We all use email. Perhaps due to its ubiquity, we often feel safe sending business messages via e-mail. The Atlantic recently noted that most sharing is accomplished through Dark Social means that are difficult to measure because they are “private.” But don’t be fooled, communicating through email can have dire consequences.
As a business lawyer, the two most frequent questions regarding emails are the following:
- Am I contractually bound by what is written in an e-mail?
- Can I rely on an exchange of e-mails as evidence of a contract?
It has become increasingly clear as courts are relying on electronic transaction legislation, applying rules of contract formation, and finding that e-mails create binding contracts. As a result, you need to be aware of what you state in e-mails to avoid an accidental contract.
- Laws passed more than a decade ago by both New York State and Congress provide that contracts will not be denied legal effect solely because they are created or stored electronically. Paper contracts are not a requirement.
- Courts then look to basic contract formation law to find out whether a number of e-mails creates a binding contract. In doing so, courts look to see if one party made an offer, whether that offer was accepted by the other party, and whether there was intent to be bound by the e-mailing parties, which the courts call a “meeting of the minds.” If a court finds that those elements are present within a series of e-mails and concludes that the terms of the agreement are reasonably certain, the court is likely to hold that the e-mail exchange is a binding contract.
I recently litigated a case where a series of e-mails constituted a change to a sales agreement even though the agreement included a section requiring all changes to be in writing and signed by the parties. The court decided that the series of e-mails exchanged between the parties constituted the requirement that the changes be in writing, and by both parties typing their names at the bottom of their respective e-mails, the changes was signed by both parties as required under the contract.
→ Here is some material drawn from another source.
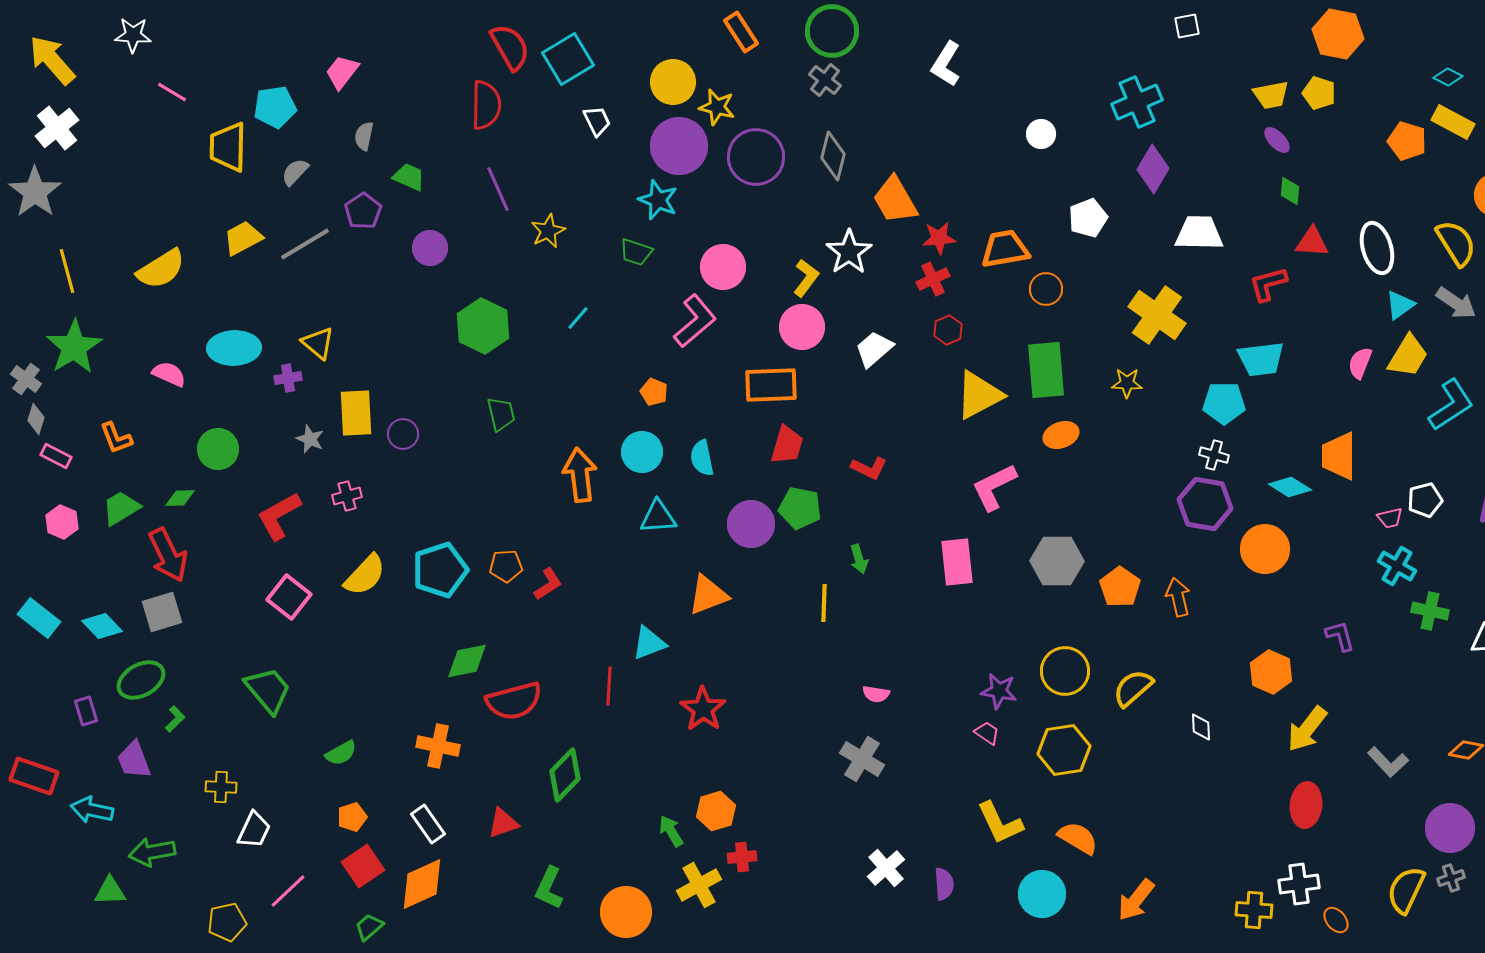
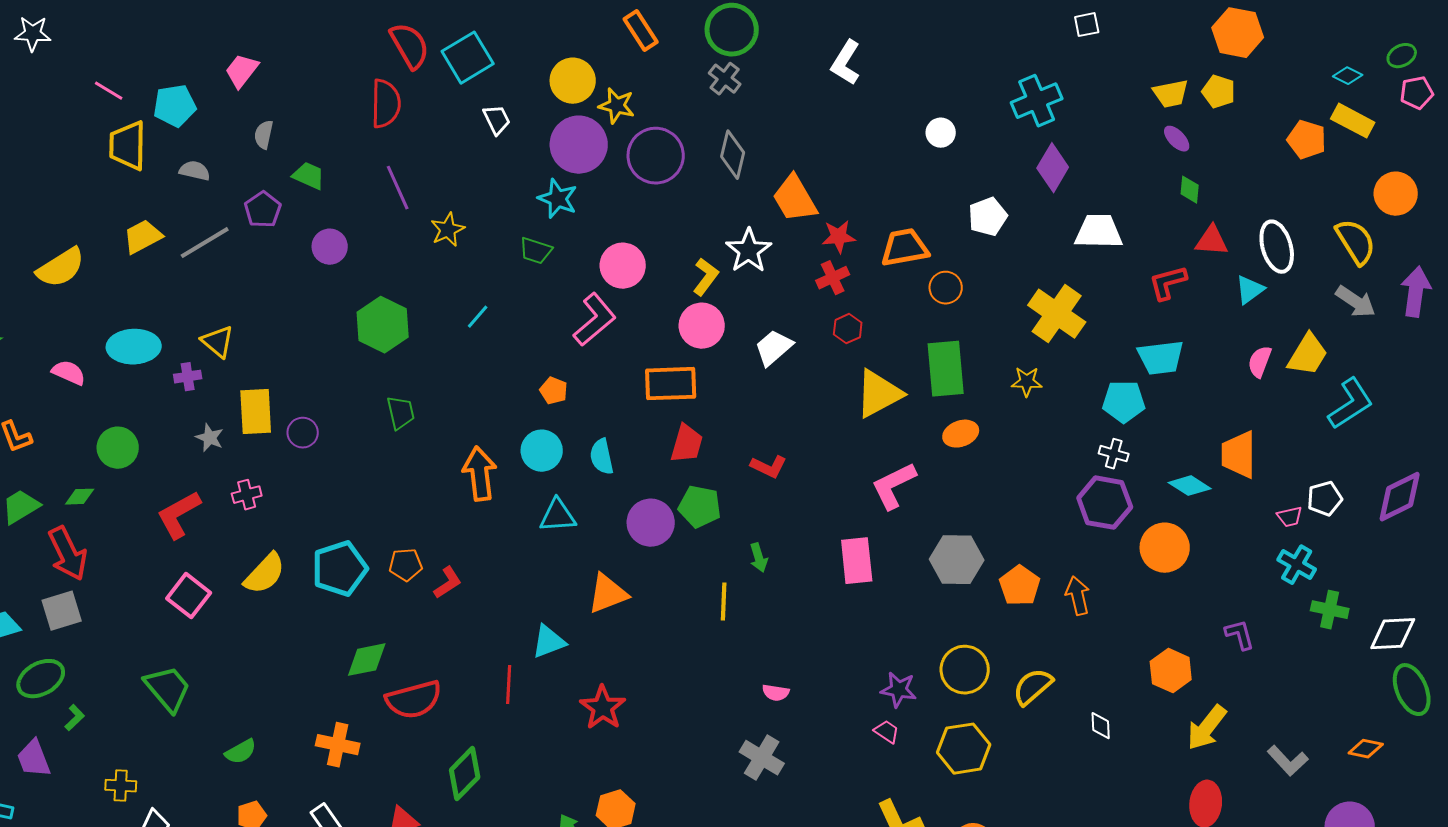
pink line: (172, 92) -> (109, 91), moved
gray semicircle: (295, 172) -> (195, 171), turned 60
cyan triangle: (1400, 305) -> (1250, 290), moved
Be aware that simply because e-mails can satisfy the requirement under the statute of frauds that all contracts over $500 must be in writing, other contract formation rules must be applied. For example, if there is no evidence of a “meeting of the minds,” then there may not be a contract.
- Think about whether the series of e-mails contains the necessary contract formation rules. Was there an offer? Did someone accept the offer? Was there any money exchanged?
- If you do not intend to be bound, use qualifying language in your e-mails, such as this is not a binding contract.
It is vital to be aware that e-mail can create or change an agreement.